The housing bubble: who knew what when?


There’s a really interesting post by James Hamilton at Econbrowser that explores a central question of the housing bust: did those who were primarily responsible for making bad loans realize that they were making bad loans?

In other words, did they have so many incentives to make bad loans that they made them anyway? Or were those who made, secured, packaged, and bought and sold the bad loans as clueless as the rest of society?

Those two views are touched upon in Hamilton’s Understanding the housing bubble:

One interpretation emphasizes misaligned incentives. Money managers earned bonuses while others were left holding the bag. Institutions like Fannie, Freddie, and AIG profited handsomely during the run-up, but the government picked up the tab when things went bad. These kinds of explanations come very naturally to most economists, whose models are usually built on the assumption that economic decision-makers are responding in a rational way to the incentives they face.

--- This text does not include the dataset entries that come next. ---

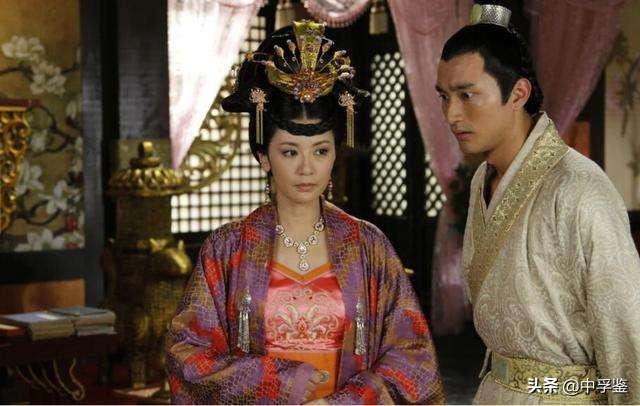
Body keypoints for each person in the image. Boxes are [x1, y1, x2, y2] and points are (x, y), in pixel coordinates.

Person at [165, 20, 444, 404]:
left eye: (321, 151)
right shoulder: (228, 248)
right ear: (264, 156)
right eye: (290, 151)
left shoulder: (367, 245)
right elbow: (186, 352)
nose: (307, 168)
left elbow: (414, 357)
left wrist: (346, 402)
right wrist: (279, 381)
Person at [436, 2, 640, 404]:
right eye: (444, 97)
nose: (452, 114)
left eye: (467, 95)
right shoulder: (480, 181)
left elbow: (627, 339)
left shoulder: (580, 189)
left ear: (518, 94)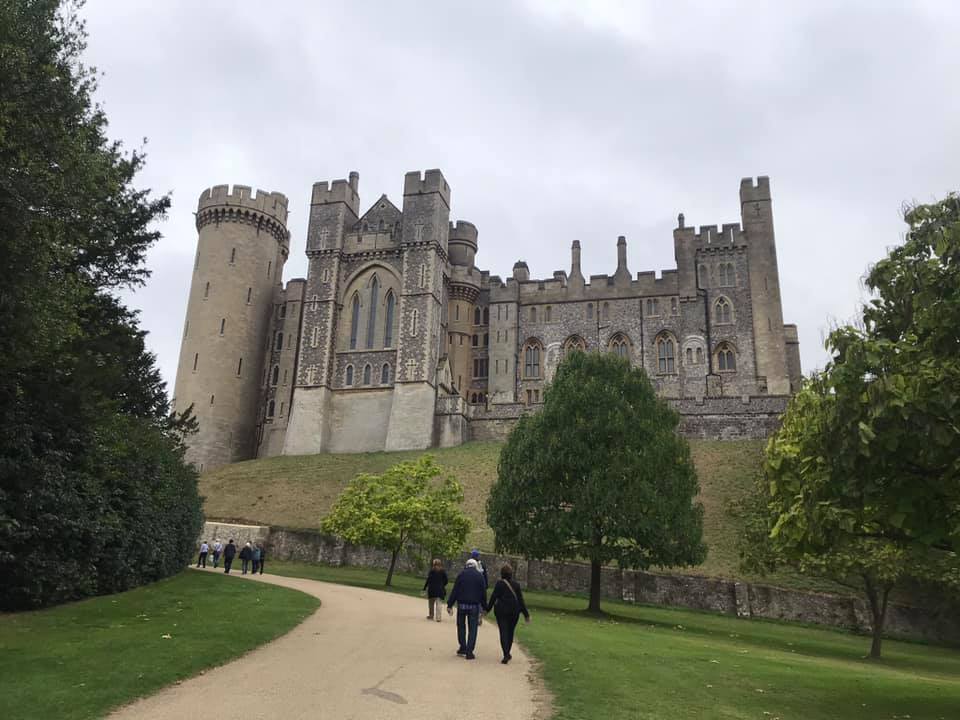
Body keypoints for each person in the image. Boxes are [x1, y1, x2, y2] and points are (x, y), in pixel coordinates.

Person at [484, 563, 530, 664]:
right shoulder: (516, 585)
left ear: (502, 574)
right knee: (510, 632)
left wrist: (487, 609)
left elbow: (493, 597)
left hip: (501, 611)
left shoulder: (499, 584)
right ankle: (507, 652)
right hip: (514, 611)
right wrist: (526, 614)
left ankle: (505, 653)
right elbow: (521, 600)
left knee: (503, 632)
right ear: (511, 574)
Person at [446, 558, 487, 660]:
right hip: (474, 606)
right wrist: (485, 607)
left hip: (462, 605)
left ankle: (463, 647)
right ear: (475, 566)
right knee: (473, 629)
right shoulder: (479, 576)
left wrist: (450, 604)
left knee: (461, 626)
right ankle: (469, 651)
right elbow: (483, 593)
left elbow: (455, 590)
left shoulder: (461, 575)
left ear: (466, 565)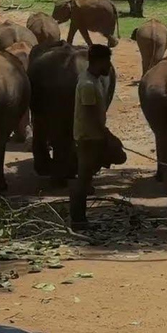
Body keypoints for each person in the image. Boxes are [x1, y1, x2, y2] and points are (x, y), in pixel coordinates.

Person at [70, 44, 126, 229]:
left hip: (94, 135)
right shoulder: (87, 85)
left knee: (88, 175)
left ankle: (80, 217)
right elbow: (91, 116)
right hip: (88, 137)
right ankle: (78, 219)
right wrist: (109, 137)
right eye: (107, 61)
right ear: (98, 62)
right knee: (83, 178)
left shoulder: (93, 81)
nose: (109, 66)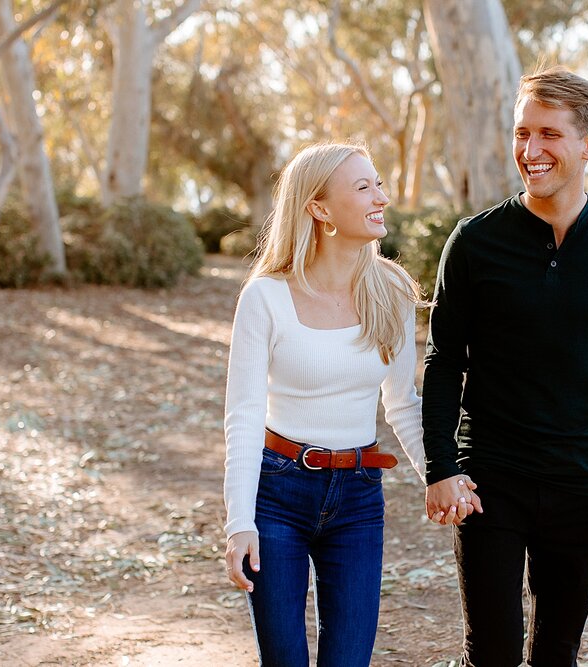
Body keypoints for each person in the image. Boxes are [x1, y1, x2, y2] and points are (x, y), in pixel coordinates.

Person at [421, 66, 588, 666]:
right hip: (489, 478)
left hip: (577, 480)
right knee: (490, 652)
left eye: (548, 135)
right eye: (521, 134)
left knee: (557, 654)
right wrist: (441, 466)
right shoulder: (475, 243)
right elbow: (442, 363)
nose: (529, 151)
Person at [222, 142, 476, 666]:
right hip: (278, 493)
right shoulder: (265, 297)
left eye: (378, 183)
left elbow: (402, 403)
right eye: (363, 188)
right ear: (318, 208)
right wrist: (239, 521)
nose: (381, 197)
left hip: (359, 497)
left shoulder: (391, 292)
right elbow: (243, 416)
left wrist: (439, 474)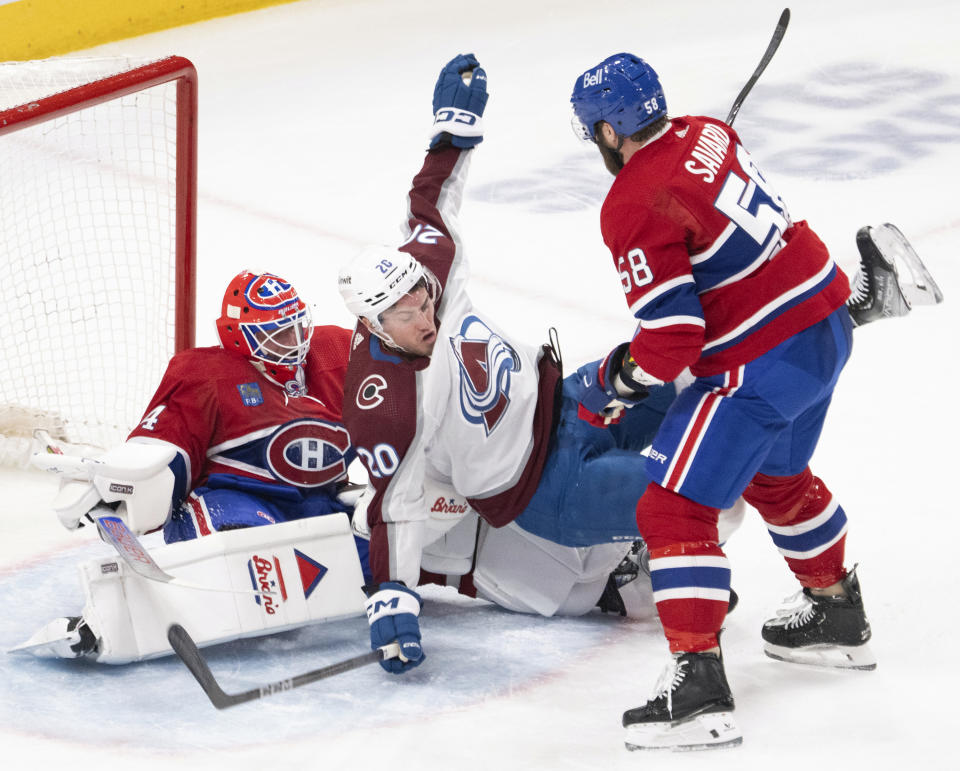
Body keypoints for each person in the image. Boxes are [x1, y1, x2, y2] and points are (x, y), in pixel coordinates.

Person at [336, 53, 931, 680]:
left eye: (423, 298)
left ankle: (801, 333)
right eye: (403, 315)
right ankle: (656, 593)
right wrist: (391, 595)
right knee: (711, 498)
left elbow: (432, 200)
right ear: (371, 324)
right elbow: (394, 504)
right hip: (544, 490)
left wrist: (452, 130)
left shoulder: (433, 271)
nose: (424, 316)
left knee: (694, 384)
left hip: (566, 401)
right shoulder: (386, 400)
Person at [567, 53, 940, 750]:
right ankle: (836, 614)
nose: (596, 145)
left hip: (762, 361)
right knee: (774, 474)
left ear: (611, 131)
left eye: (596, 132)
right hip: (824, 327)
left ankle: (698, 689)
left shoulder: (631, 204)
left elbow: (674, 342)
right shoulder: (709, 131)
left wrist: (616, 377)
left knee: (672, 505)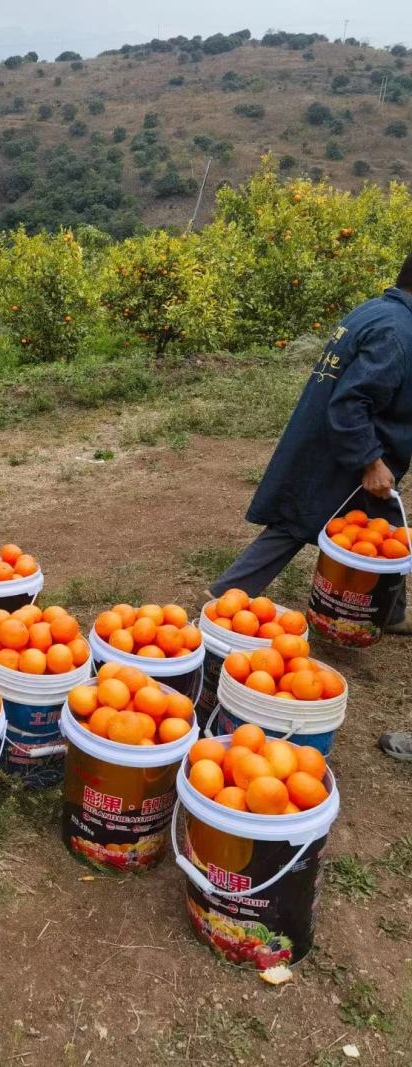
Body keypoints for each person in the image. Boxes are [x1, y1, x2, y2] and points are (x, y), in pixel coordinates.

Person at [209, 254, 412, 760]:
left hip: (330, 448)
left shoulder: (378, 312)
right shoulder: (398, 333)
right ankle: (225, 599)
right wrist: (369, 459)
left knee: (384, 533)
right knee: (299, 524)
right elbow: (352, 401)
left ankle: (390, 610)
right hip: (344, 454)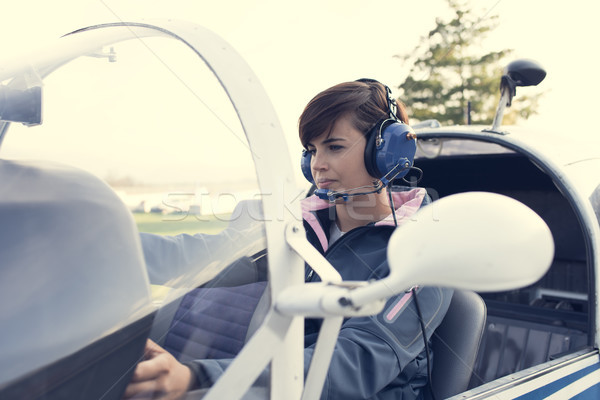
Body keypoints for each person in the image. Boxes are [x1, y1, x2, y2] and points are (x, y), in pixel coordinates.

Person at [124, 79, 453, 400]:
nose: (317, 165)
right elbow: (208, 257)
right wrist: (111, 253)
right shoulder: (300, 227)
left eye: (334, 147)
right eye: (311, 150)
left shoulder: (422, 254)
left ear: (384, 152)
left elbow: (354, 360)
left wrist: (198, 378)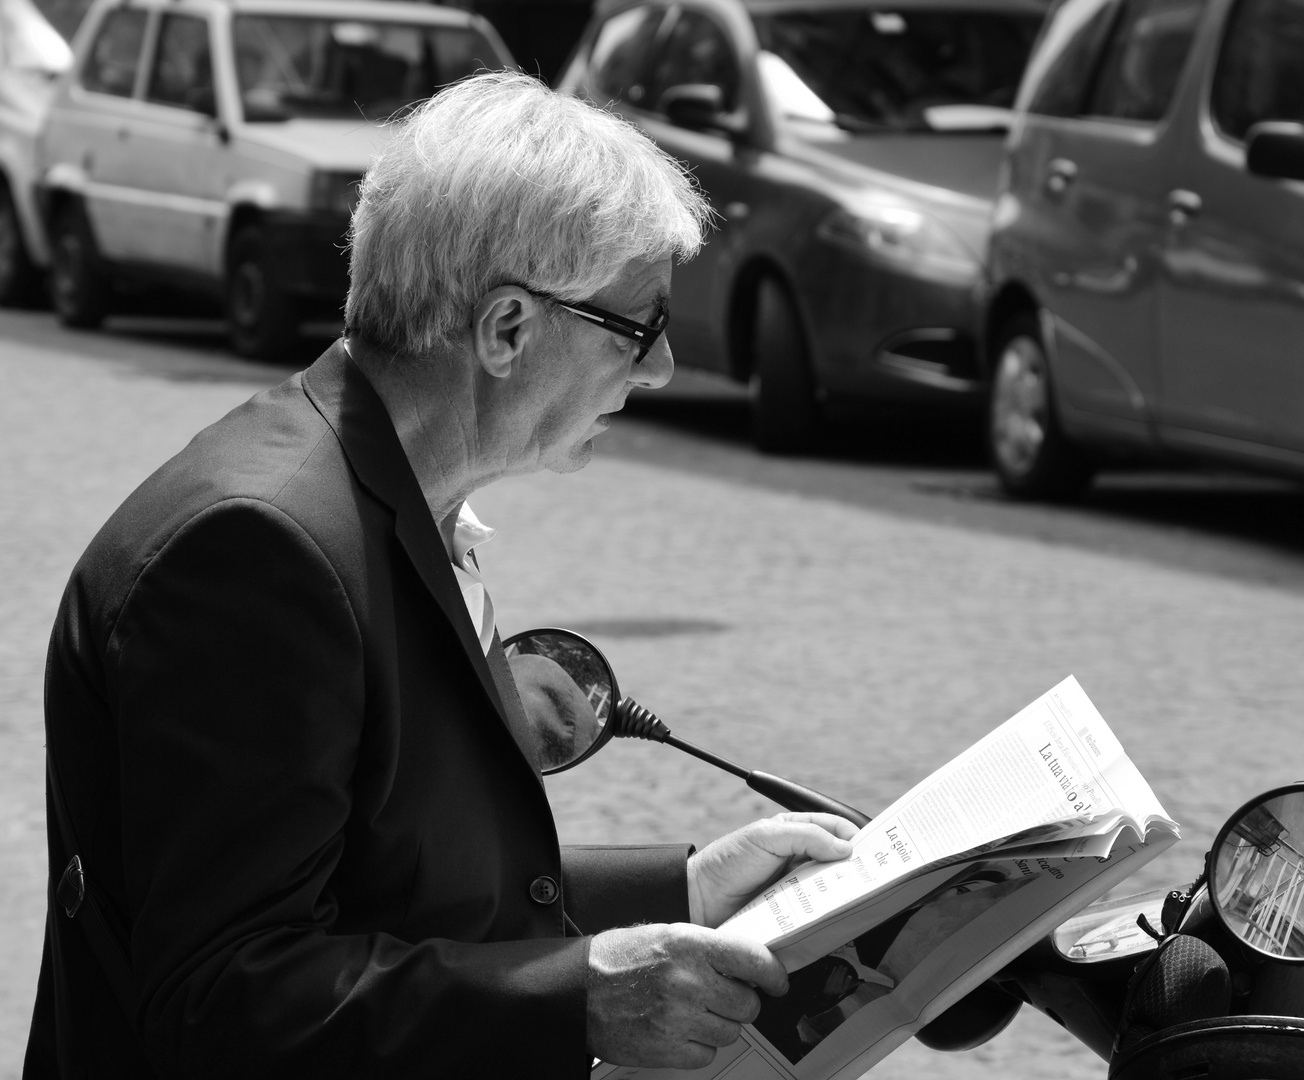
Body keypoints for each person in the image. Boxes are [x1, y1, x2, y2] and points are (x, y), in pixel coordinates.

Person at [24, 71, 856, 1079]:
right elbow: (219, 997)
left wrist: (681, 891)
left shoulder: (369, 493)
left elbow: (396, 888)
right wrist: (578, 1000)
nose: (660, 368)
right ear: (506, 328)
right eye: (639, 326)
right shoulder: (257, 548)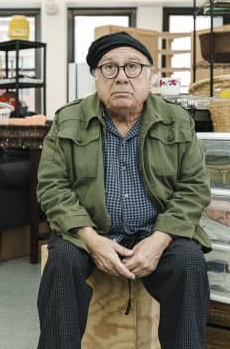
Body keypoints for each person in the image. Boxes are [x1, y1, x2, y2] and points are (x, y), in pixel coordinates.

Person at [37, 32, 211, 348]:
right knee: (61, 262)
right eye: (109, 68)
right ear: (96, 77)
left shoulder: (177, 120)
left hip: (156, 231)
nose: (121, 78)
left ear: (149, 76)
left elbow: (194, 187)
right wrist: (90, 239)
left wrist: (159, 240)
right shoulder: (68, 119)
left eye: (132, 67)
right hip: (88, 232)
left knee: (189, 263)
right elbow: (52, 186)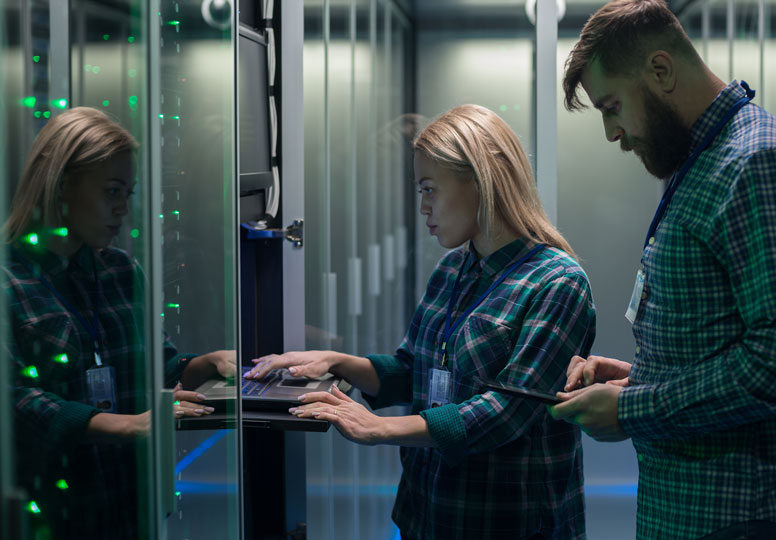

But an alternative view is that the key players were simply mistaken as a group, lulled into a misunderstanding of what was going on through social and institutional feedback that sustained a misguided groupthink. This view is hard for many economists to embrace, though there is a good case to be made that this is an important part of the story of what we just went through.

Hamilton cites a new paper that looks at the investments and purchases of “securitization investors and issuers” to determine whether they made moves with a clear knowledge of actual conditions. From that paper:

In particular, it is difficult to rationalize why securitization agents endowed with income risk tied to housing would purchase additional second homes and swap into larger homes in 2005 if they simultaneously anticipated an imminent broad-based collapse in housing markets. We also find little evidence that securitization agents were conservative in the value-to-income ratios of their purchases, and that homes purchased in 2004-2006 were among those most aggressively sold in 2007-2009, relative to both control groups. This suggests that securitization agents overestimated the persistence of their incomes and that any consumption stream in these houses was short-lived.

In other words, they find that the agents were as oblivious of the housing bubble as the buyers they loaned to.

There are obviously other questions worth asking about this, some of which are raised in the comments. It’s a provocative post.